Twee derde palliatieve patiënten krijgt ten onrechte herhaalrecepten
Doelgroep van het onderzoek zijn patiënten die zijn overleden aan een aandoening die gepaard gaat met een mogelijke behoefte aan palliatieve zorg en die tot hun overlijden stonden ingeschreven bij een huisarts.
Bij een steekproef van bijna 7000 patiënten hebben de onderzoekers in 2017 en 2021 de percentages gemeten van patiënten met voorschrijvingen in de laatste drie levensmaanden van opioïden, laxeermiddelen in combinatie met opioïden, mogelijk niet-passende medicatie in de laatste levensfase en geneesmiddelen van twijfelachtige waarde aan het levenseinde.
Uit de cijfers blijkt dat in 2021 huisartsen relatief minder opioïden voorschreven aan patiënten in de laatste drie levensmaanden (48%) dan in 2017 (55%). Op de overige drie indicatoren verschilt het voorschrijfgedrag nauwelijks van dat in 2017, terwijl in dat jaar wel werd geconcludeerd dat verbetering wenselijk was in het kader van ‘goede zorg’, aldus het Nivel.

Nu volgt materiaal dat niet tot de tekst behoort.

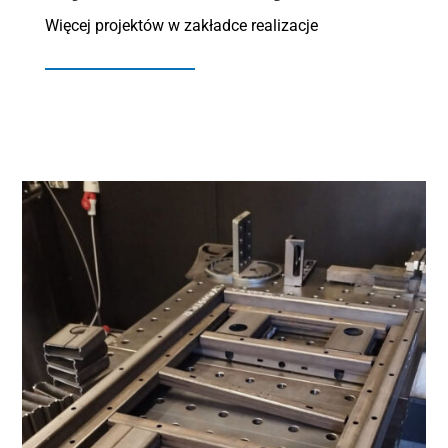
Więcej projektów w zakładce realizacje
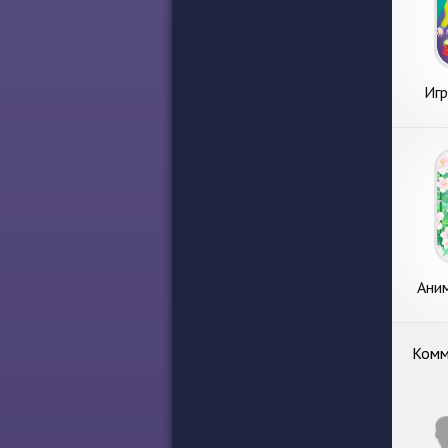
Игр
Ани
Комм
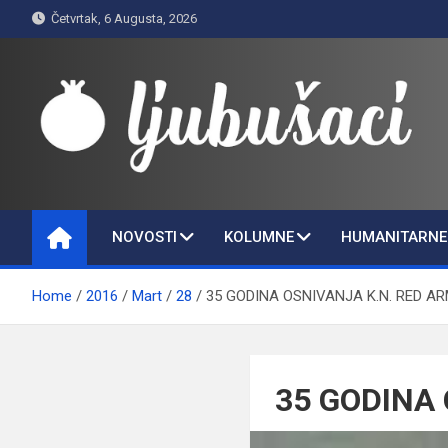
Skip
Četvrtak, 6 Augusta, 2026
to
content
Ljubušaci
Svom voljenom gradu
NOVOSTI
KOLUMNE
HUMANITARNE 
Home
2016
Mart
28
35 GODINA OSNIVANJA K.N. RED A
35 GODINA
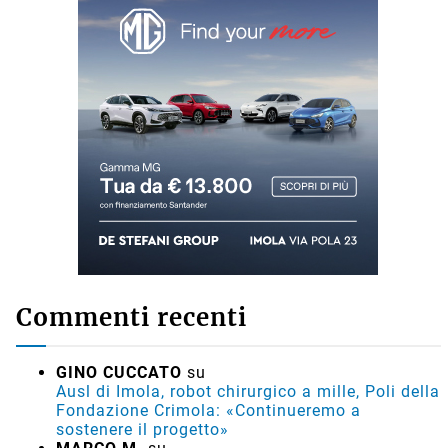
Commenti recenti
GINO CUCCATO
su
Ausl di Imola, robot chirurgico a mille, Poli della
Fondazione Crimola: «Continueremo a
sostenere il progetto»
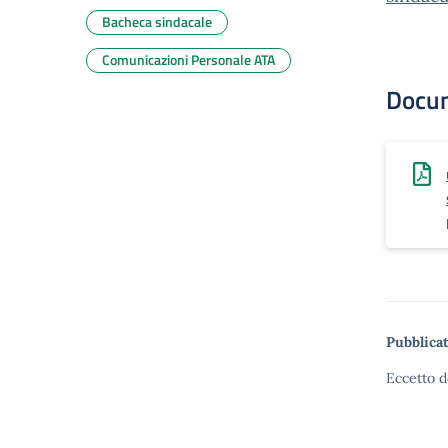
Bacheca sindacale
Comunicazioni Personale ATA
Docu
Pubblicat
Eccetto d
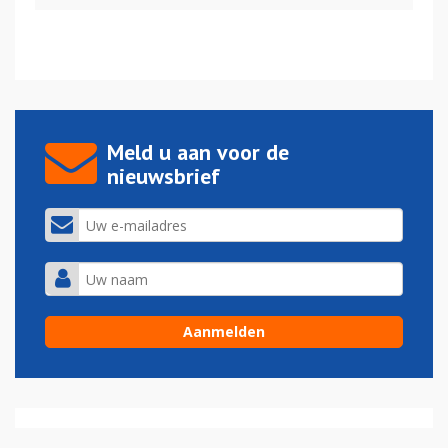
Meld u aan voor de
nieuwsbrief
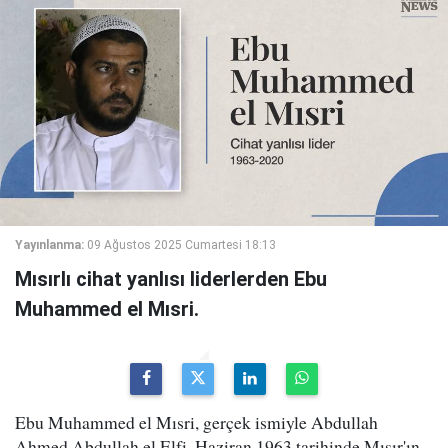
Yayınlanma:
09 Ağustos 2025 Cumartesi 18:13
Mısırlı cihat yanlısı liderlerden Ebu
Muhammed el Mısri.
Ebu Muhammed el Mısri, gerçek ismiyle Abdullah
Ahmed Abdullah el Elfi, Haziran 1963 tarihinde Mısır'ın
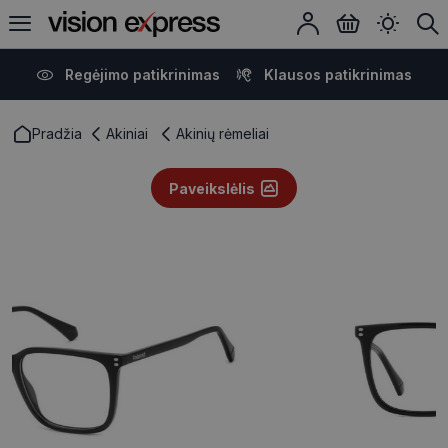
Regėjimo patikrinimas
Klausos patikrinimas
Pradžia
Akiniai
Akinių rėmeliai
Paveikslėlis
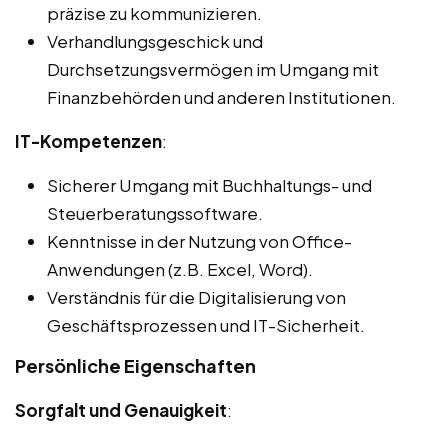
präzise zu kommunizieren.
Verhandlungsgeschick und
Durchsetzungsvermögen im Umgang mit
Finanzbehörden und anderen Institutionen.
IT-Kompetenzen
:
Sicherer Umgang mit Buchhaltungs- und
Steuerberatungssoftware.
Kenntnisse in der Nutzung von Office-
Anwendungen (z.B. Excel, Word).
Verständnis für die Digitalisierung von
Geschäftsprozessen und IT-Sicherheit.
Persönliche Eigenschaften
Sorgfalt und Genauigkeit
:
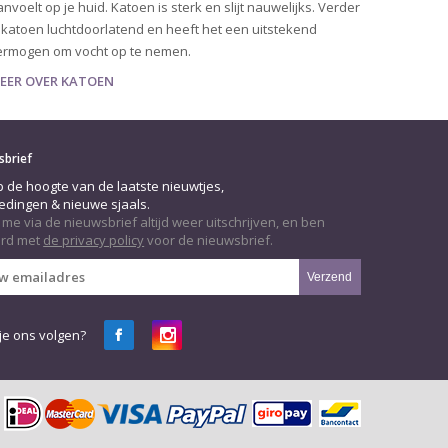
nvoelt op je huid. Katoen is sterk en slijt nauwelijks. Verder
 katoen luchtdoorlatend en heeft het een uitstekend
ermogen om vocht op te nemen.
EER OVER KATOEN
sbrief
op de hoogte van de laatste nieuwtjes,
edingen & nieuwe sjaals.
 me via de nieuwsbrief altijd weer uitschrijven, en ben
rd met
de privacy policy
voor de nieuwsbrief.
Verzend
 je ons volgen?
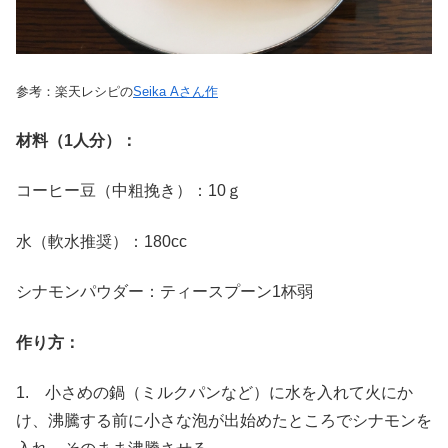
参考：楽天レシピの
Seika Aさん作
材料（1人分）：
コーヒー豆（中粗挽き）：10ｇ
水（軟水推奨）：180cc
シナモンパウダー：ティースプーン1杯弱
作り方：
1. 小さめの鍋（ミルクパンなど）に水を入れて火にか
け、沸騰する前に小さな泡が出始めたところでシナモンを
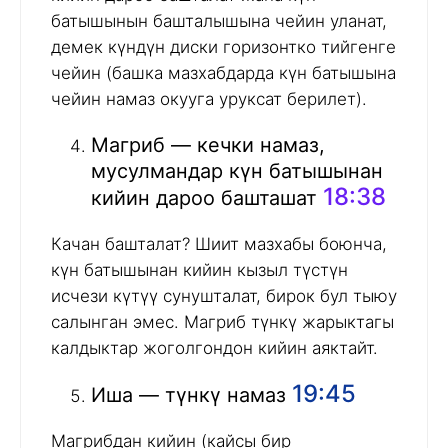
батышынын башталышына чейин уланат,
демек күндүн диски горизонтко тийгенге
чейин (башка мазхабдарда күн батышына
чейин намаз окууга уруксат берилет).
Магриб — кечки намаз,
мусулмандар күн батышынан
18:38
кийин дароо башташат
Качан башталат? Шиит мазхабы боюнча,
күн батышынан кийин кызыл түстүн
исчези күтүү сунушталат, бирок бул тыюу
салынган эмес. Магриб түнкү жарыктагы
калдыктар жоголгондон кийин аяктайт.
19:45
Иша — түнкү намаз
Магрибдан кийин (кайсы бир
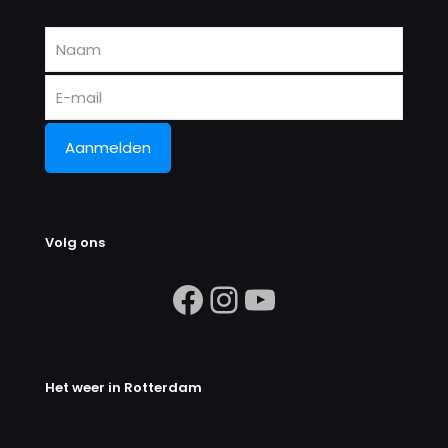
Volg ons
https://www.facebook.com/search/
Instagram
https://ww
Het weer in Rotterdam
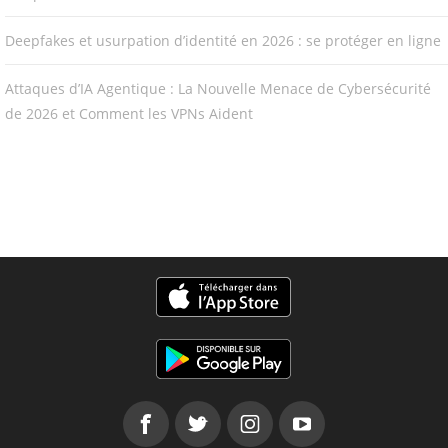
Deepfakes et usurpation d’identité en 2026 : se protéger en ligne
Attaques d’IA Agentique : La Nouvelle Menace de Cybersécurité
de 2026 et Comment les VPNs Aident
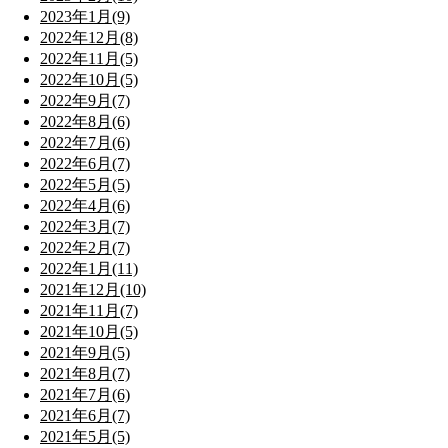
2023年1月(9)
2022年12月(8)
2022年11月(5)
2022年10月(5)
2022年9月(7)
2022年8月(6)
2022年7月(6)
2022年6月(7)
2022年5月(5)
2022年4月(6)
2022年3月(7)
2022年2月(7)
2022年1月(11)
2021年12月(10)
2021年11月(7)
2021年10月(5)
2021年9月(5)
2021年8月(7)
2021年7月(6)
2021年6月(7)
2021年5月(5)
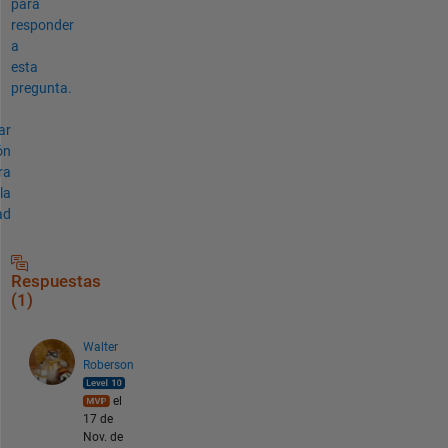
para
responder
a
esta
pregunta.
ar
ón
ra
la
ad
Respuestas
(1)
Walter
Roberson
el
17 de
Nov. de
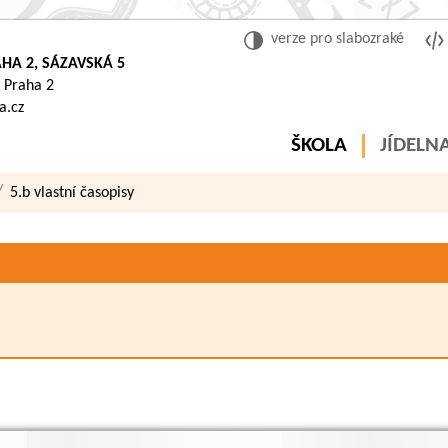
verze pro slabozraké
HA 2, SÁZAVSKÁ 5
 Praha 2
a.cz
ŠKOLA
JÍDELN
5.b vlastní časopisy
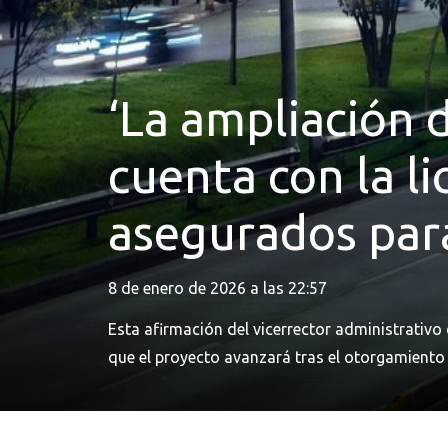
‘La ampliación 
cuenta con la li
asegurados para
8 de enero de 2026 a las 22:57
Esta afirmación del vicerrector administrativo
que el proyecto avanzará tras el otorgamiento 
obra beneficiará a 7.951.000 personas, generar
minutos en los tiempos de viaje.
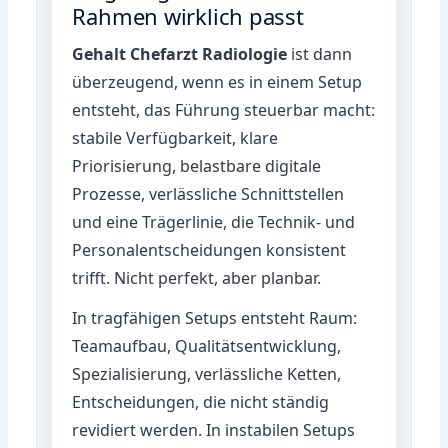
Rahmen wirklich passt
Gehalt Chefarzt Radiologie
ist dann
überzeugend, wenn es in einem Setup
entsteht, das Führung steuerbar macht:
stabile Verfügbarkeit, klare
Priorisierung, belastbare digitale
Prozesse, verlässliche Schnittstellen
und eine Trägerlinie, die Technik- und
Personalentscheidungen konsistent
trifft. Nicht perfekt, aber planbar.
In tragfähigen Setups entsteht Raum:
Teamaufbau, Qualitätsentwicklung,
Spezialisierung, verlässliche Ketten,
Entscheidungen, die nicht ständig
revidiert werden. In instabilen Setups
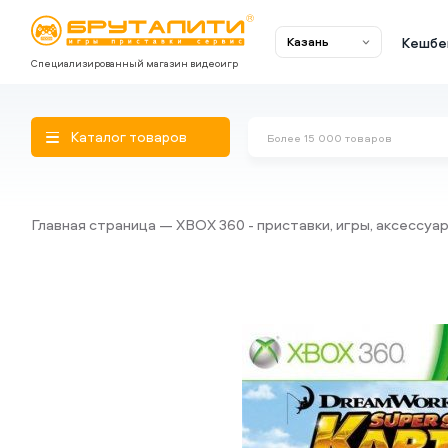
Кешбе
Казань
Специализированный магазин видеоигр
Каталог товаров
Главная страница
XBOX 360 - приставки, игры, аксессуа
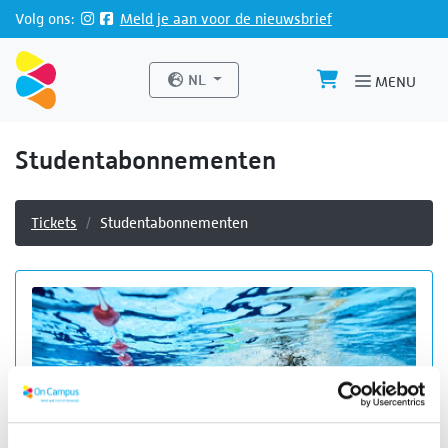
Direct naar de inhoud van de pagina
Volg ons:
Meld je aan voor de nieuwsbrief
Website taal
NL
MENU
Studentabonnementen
Tickets
Studentabonnementen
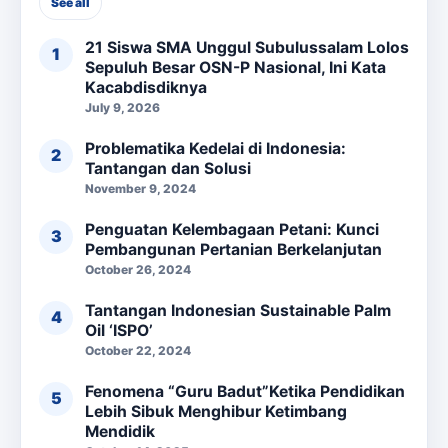
See all
21 Siswa SMA Unggul Subulussalam Lolos
Sepuluh Besar OSN-P Nasional, Ini Kata
Kacabdisdiknya
July 9, 2026
Problematika Kedelai di Indonesia:
Tantangan dan Solusi
November 9, 2024
Penguatan Kelembagaan Petani: Kunci
Pembangunan Pertanian Berkelanjutan
October 26, 2024
Tantangan Indonesian Sustainable Palm
Oil ‘ISPO’
October 22, 2024
Fenomena “Guru Badut”Ketika Pendidikan
Lebih Sibuk Menghibur Ketimbang
Mendidik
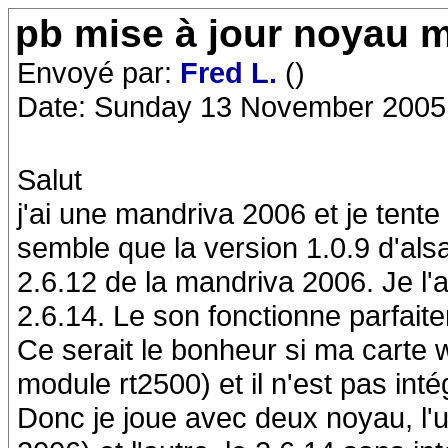
pb mise à jour noyau 
Envoyé par:
Fred L.
()
Date: Sunday 13 November 2005
Salut
j'ai une mandriva 2006 et je tente
semble que la version 1.0.9 d'alsa 
2.6.12 de la mandriva 2006. Je l'a
2.6.14. Le son fonctionne parfaitem
Ce serait le bonheur si ma carte w
module rt2500) et il n'est pas int
Donc je joue avec deux noyau, l'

Het onderzoeksinstituut benadrukt wel dat een hoog percentage patiënten dat opioïden krijgt ook een indicator kan zijn van goede zorg. In die zin zou een daling in 2021 ten opzichte van 2017 niet wenselijk zijn. Maar pijn kan ook op andere manieren worden behandeld, en mogelijk ervaren patiënten door andere behandelwijzen minder pijn. Een harde conclusie over de daling van voorschriften van opioïden is, volgens Nivel, daarom niet te trekken.
Laxeermiddelen
Omdat obstipatie een veel voorkomende bijwerking is van opioïden krijgen deze patiënten standaard laxeermiddelen. Uit het onderzoek blijkt dat lang niet alle patiënten (68%) in 2017 deze middelen kregen voorgeschreven. In 2021 is dit niet verbeterd (66%), aldus Nivel, dat benadrukt dat verbetering op dit vlak wenselijk is.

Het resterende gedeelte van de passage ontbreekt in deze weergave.